> **Arbeitsauftrag**
Führen Sie das Interview mit Jaime Hayon über Optimismus und Humor im Design im Anschluss an seinen letzten Satz weiter.

> **Ausgewählter Auszug**
========================================================================

FORMFAKTOR traf Jaime Hayon in Mailand in der Fuorisalone-Ausstellung von Wittmann, wo der Spanier über die Welt als Code, das Verhältnis von Kunst und Design sowie sein Faible für Tierdarstellungen sprach.
FORMFAKTOR: Ich möchte mit Ihnen über Optimismus und Humor sprechen. Kaum ein Designer schafft es so wie Sie, mit seinen Objekten, Freude zu vermitteln. Steckt da eine bewusste Entscheidung dahinter, oder sind es Ergebnisse ihres Charakters? Sind Sie eben so?
Jaime Hayon: Ja, so bin ich eben. Das ist es. Aber ich glaube, Optimismus ist heutzutage enorm wichtig. Für mich ist Kreativität eine Möglichkeit, die Dinge positiver zu machen. Das versuche ich auf meine Weise auszudrücken. Eigentlich ist unsere Arbeit ja sehr ernst. Sie ist oft komplex und wir müssen hart arbeiten, damit alles stimmt. Das erfordert sehr viel Energie. Aber es gibt immer Momente, in denen wir uns daran erinnern müssen, dass es hier um Kreativität geht und das bedeutet, dass wir spielen dürfen. Das ist für mich wichtig.

========================================================================

> **Erfasste Informationen**
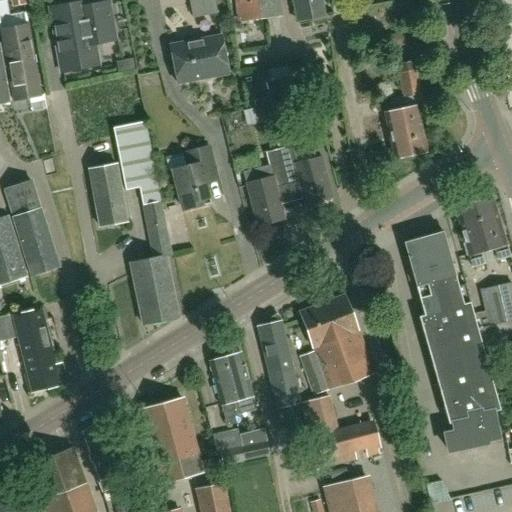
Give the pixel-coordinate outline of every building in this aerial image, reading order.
[(36,8),(35,0),(20,0),(21,9),(36,8)] [(109,0),(102,0),(51,10),(63,74),(100,67),(96,43),(117,39),(109,0)] [(190,0),(195,19),(219,14),(215,0),(190,0)] [(261,19),(259,0),(237,0),(240,22),(261,19)] [(283,17),(280,0),(259,0),(261,19),(283,17)] [(294,0),(298,22),(326,17),(322,0),(294,0)] [(0,17),(0,21),(2,32),(15,102),(42,97),(27,12),(0,17)] [(410,30),(391,35),(393,48),(413,43),(410,30)] [(230,75),(223,38),(172,47),(179,84),(230,75)] [(0,104),(11,103),(0,45),(0,44),(0,104)] [(403,97),(391,99),(394,113),(386,115),(395,159),(428,152),(418,107),(423,105),(421,93),(415,61),(396,65),(403,97)] [(141,187),(145,207),(155,259),(132,263),(144,326),(178,319),(167,258),(172,257),(161,201),(162,201),(147,122),(116,129),(128,190),(141,187)] [(218,180),(210,146),(186,152),(190,166),(174,170),(184,210),(212,203),(206,183),(218,180)] [(307,205),(309,205),(310,209),(325,205),(324,201),(334,198),(323,156),(297,163),(293,146),(280,150),(289,184),(300,181),(307,205)] [(289,184),(280,150),(267,153),(270,165),(244,172),(259,227),(286,220),(277,187),(289,184)] [(128,223),(118,166),(90,171),(100,227),(128,223)] [(32,180),(3,189),(13,220),(14,219),(32,276),(60,267),(42,210),(32,180)] [(474,202),(487,249),(494,247),(497,257),(509,254),(492,196),(474,202)] [(461,205),(456,208),(466,243),(463,243),(467,255),(469,254),(472,265),(483,262),(480,251),(487,249),(474,202),(472,202),(471,200),(468,201),(460,203),(461,205)] [(0,218),(0,286),(28,277),(8,216),(0,218)] [(443,230),(423,236),(480,444),(487,443),(492,442),(491,439),(503,436),(498,410),(499,409),(492,382),(477,329),(496,324),(511,320),(511,283),(511,282),(479,289),(484,311),(473,314),(465,283),(458,285),(443,230)] [(480,444),(423,236),(404,241),(424,314),(419,316),(448,422),(452,421),(455,431),(444,434),(449,450),(480,444)] [(309,382),(308,382),(313,395),(328,390),(328,388),(372,372),(362,341),(345,294),(300,311),(314,350),(300,355),(309,382)] [(49,388),(61,385),(67,383),(62,364),(56,365),(43,309),(29,313),(33,331),(36,331),(49,388)] [(29,313),(14,316),(19,337),(32,392),(49,388),(36,331),(33,331),(29,313)] [(10,315),(0,317),(0,341),(15,338),(10,315)] [(271,374),(279,406),(298,401),(293,369),(281,321),(258,327),(269,375),(271,374)] [(234,415),(238,414),(257,408),(241,352),(209,361),(224,413),(227,426),(236,424),(234,415)] [(302,403),(311,437),(318,436),(325,466),(356,459),(354,453),(365,450),(366,456),(379,453),(371,421),(338,429),(335,419),(330,396),(302,403)] [(217,457),(200,462),(183,398),(142,410),(162,483),(203,472),(203,473),(221,468),(217,457)] [(101,493),(113,489),(116,498),(126,494),(120,469),(116,471),(104,419),(80,434),(96,480),(101,493)] [(267,457),(263,440),(219,450),(223,466),(267,457)] [(48,511),(95,511),(73,449),(31,463),(48,511)] [(131,511),(146,508),(139,486),(133,488),(130,479),(124,481),(127,490),(126,491),(130,511),(131,511)] [(442,481),(426,485),(430,504),(437,503),(437,504),(450,500),(442,481)] [(230,511),(223,482),(195,488),(200,511),(230,511)] [(0,511),(24,511),(21,495),(0,500),(0,511)]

========================================================================

> **Lösung der Aufgabe**
FORMFAKTOR: In Vorträgen sprechen Sie immer wieder vom Dritten Auge. Was bedeutet das?
Jaime Hayon: Das Dritte Auge bedeutet, die Welt aus einer anderen Perspektive zu betrachten. Möglichkeiten in einfachen Dingen zu sehen. Für mich bedeutet es, auf die Welt zu schauen und in allem einen möglichen neuen Beginn zu entdecken. Das macht für mich den Unterschied. Wenn ich an einem Design-Projekt, einem Kunst-Projekt oder was immer arbeite, betrachte ich die Welt als einen Code, den ich mir aneignen kann.

FORMFAKTOR: Sie sind Designer und Künstler. Unterscheidet sich Ihre Herangehensweise? Wie sehen Sie das Verhältnis von Design und Kunst in Ihrem Schaffen?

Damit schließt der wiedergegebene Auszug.